▶ [Текст для анализа]:
◇ ◇ ◇ ◇
И. А. Гончаров
Из книги "Роман моей жизни"
С Гончаровым я познакомился… в 1882 году. Он прочитал в "Отечественных записках" мою повесть "Всходы" и сказал Евгению Утину, у которого иногда бывал, как у сотрудника и "родственника" "Вестника Европы" (издатель "Вестника Европы" Стасюлевич был женат на его сестре), что желал бы повидаться со мной, Утин приехал за мною и повез меня на Моховую, где в одном из домов, во дворе, уже много лет кряду проживал знаменитый писатель.
Это было весною. Я был болен, собирался на юг, картины и мебель сбыл за бесценок, вещи были упакованы, я уже простился с друзьями и с удовольствием поехал в погожий, ясный день к Гончарову.
Горничная отворила дверь, впустила в невзрачную переднюю и пошла доложить обо мне и Утине.
Быстро вышел к нам нехуденький, невысокий, лет семидесяти, не очень седой человек в серой паре и приветливо протянул руки.
— Пожалуйте, пожалуйте, сюда, в кабинет!
В кабинете он занял кресло за письменным столом, поджав под себя ногу. Мы сели по другую сторону стола. Глаз мой охватил как-то сразу все подробности обстановки Гончарова. В ней было много несомненно обломовского: тот же диван стоял у стены, уже изрядно усиженный, картина косовато висела над ним. Положительно те же туфли-шлепанцы высовывались из-под дивана. На стене, за Гончаровым, блестели под стеклами литографии с изображением героинь его романов. Поодаль, на старинном ломберном столе красного дерева, стояли в золоченых бронзовых рамках портреты августейших особ. Там же красовались столовые часы, поднесенные "Вестником Европы" Гончарову в день его сорокалетнего1 литературного юбилея.
◇ ◇ ◇ ◇
▶ [Листинг]:
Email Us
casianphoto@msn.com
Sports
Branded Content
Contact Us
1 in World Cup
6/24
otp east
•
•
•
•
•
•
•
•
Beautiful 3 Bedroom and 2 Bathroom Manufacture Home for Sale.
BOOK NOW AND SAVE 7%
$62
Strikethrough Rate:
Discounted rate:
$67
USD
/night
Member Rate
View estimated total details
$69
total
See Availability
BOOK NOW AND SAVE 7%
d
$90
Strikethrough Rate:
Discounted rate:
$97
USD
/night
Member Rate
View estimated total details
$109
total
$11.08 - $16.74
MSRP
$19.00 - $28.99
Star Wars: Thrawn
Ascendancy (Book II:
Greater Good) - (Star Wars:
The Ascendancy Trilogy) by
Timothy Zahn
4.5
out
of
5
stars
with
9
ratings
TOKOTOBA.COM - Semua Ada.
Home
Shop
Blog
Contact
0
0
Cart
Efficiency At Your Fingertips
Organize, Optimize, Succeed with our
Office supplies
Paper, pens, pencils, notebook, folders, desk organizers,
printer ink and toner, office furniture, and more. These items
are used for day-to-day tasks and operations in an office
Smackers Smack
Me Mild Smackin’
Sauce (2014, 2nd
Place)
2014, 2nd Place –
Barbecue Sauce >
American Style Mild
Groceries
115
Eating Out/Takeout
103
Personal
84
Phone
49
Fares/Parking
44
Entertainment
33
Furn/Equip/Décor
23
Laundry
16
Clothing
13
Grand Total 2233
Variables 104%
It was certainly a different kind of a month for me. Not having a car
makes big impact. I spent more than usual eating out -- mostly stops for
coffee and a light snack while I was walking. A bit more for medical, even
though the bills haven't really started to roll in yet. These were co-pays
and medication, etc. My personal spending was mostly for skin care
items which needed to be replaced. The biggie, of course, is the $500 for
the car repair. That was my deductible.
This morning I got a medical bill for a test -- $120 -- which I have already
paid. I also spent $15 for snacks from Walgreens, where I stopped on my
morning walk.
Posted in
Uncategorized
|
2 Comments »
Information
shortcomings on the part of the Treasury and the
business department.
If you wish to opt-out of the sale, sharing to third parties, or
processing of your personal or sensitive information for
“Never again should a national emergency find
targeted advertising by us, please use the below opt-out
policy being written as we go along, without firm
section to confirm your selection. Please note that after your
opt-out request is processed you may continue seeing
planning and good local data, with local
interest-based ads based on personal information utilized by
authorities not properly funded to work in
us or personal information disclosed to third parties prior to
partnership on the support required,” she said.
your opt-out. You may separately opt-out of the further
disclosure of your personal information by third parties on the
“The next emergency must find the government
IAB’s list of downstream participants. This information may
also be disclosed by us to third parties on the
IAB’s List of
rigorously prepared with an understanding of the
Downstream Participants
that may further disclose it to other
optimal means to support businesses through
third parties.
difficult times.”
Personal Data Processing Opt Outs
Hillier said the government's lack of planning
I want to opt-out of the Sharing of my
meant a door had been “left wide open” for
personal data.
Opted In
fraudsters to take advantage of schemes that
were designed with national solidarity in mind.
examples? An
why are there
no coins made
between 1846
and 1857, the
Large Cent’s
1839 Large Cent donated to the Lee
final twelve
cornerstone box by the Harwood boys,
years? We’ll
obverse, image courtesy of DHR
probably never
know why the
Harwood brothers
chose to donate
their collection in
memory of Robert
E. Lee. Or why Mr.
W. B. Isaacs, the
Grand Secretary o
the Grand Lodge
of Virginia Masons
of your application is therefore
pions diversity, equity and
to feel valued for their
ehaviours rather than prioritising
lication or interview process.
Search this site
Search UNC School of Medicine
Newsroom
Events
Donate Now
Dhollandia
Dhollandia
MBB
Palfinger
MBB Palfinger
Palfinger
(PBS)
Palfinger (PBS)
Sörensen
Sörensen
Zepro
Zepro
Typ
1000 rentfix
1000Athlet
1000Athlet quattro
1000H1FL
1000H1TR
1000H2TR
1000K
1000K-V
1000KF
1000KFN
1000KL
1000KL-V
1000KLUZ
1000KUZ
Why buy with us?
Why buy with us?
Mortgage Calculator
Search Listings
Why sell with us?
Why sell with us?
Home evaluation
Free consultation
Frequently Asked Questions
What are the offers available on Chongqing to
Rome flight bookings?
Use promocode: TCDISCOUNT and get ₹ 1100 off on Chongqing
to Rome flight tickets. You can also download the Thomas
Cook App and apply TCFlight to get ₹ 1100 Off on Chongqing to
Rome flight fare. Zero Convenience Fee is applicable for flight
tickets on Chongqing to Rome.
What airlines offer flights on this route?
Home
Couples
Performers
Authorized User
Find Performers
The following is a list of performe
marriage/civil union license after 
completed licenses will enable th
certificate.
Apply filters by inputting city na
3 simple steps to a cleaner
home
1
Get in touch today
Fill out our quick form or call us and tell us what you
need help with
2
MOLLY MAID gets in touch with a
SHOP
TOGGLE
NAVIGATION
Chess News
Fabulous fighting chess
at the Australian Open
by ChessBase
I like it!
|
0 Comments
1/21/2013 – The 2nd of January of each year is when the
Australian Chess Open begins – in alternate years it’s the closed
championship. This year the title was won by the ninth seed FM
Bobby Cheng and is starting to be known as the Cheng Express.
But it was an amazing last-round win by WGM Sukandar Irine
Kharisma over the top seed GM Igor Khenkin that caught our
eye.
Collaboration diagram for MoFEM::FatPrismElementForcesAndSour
◇ ◇ ◇ ◇
Выпишите дословно фрагмент текста о Гончарове, начиная со слов «И. А. Гончаров» и заканчивая словами «приветливо протянул руки.» включительно.

▶ [Ответ к упражнению]:
И. А. Гончаров
Из книги "Роман моей жизни"
С Гончаровым я познакомился… в 1882 году. Он прочитал в "Отечественных записках" мою повесть "Всходы" и сказал Евгению Утину, у которого иногда бывал, как у сотрудника и "родственника" "Вестника Европы" (издатель "Вестника Европы" Стасюлевич был женат на его сестре), что желал бы повидаться со мной, Утин приехал за мною и повез меня на Моховую, где в одном из домов, во дворе, уже много лет кряду проживал знаменитый писатель.
Это было весною. Я был болен, собирался на юг, картины и мебель сбыл за бесценок, вещи были упакованы, я уже простился с друзьями и с удовольствием поехал в погожий, ясный день к Гончарову.
Горничная отворила дверь, впустила в невзрачную переднюю и пошла доложить обо мне и Утине.
Быстро вышел к нам нехуденький, невысокий, лет семидесяти, не очень седой человек в серой паре и приветливо протянул руки.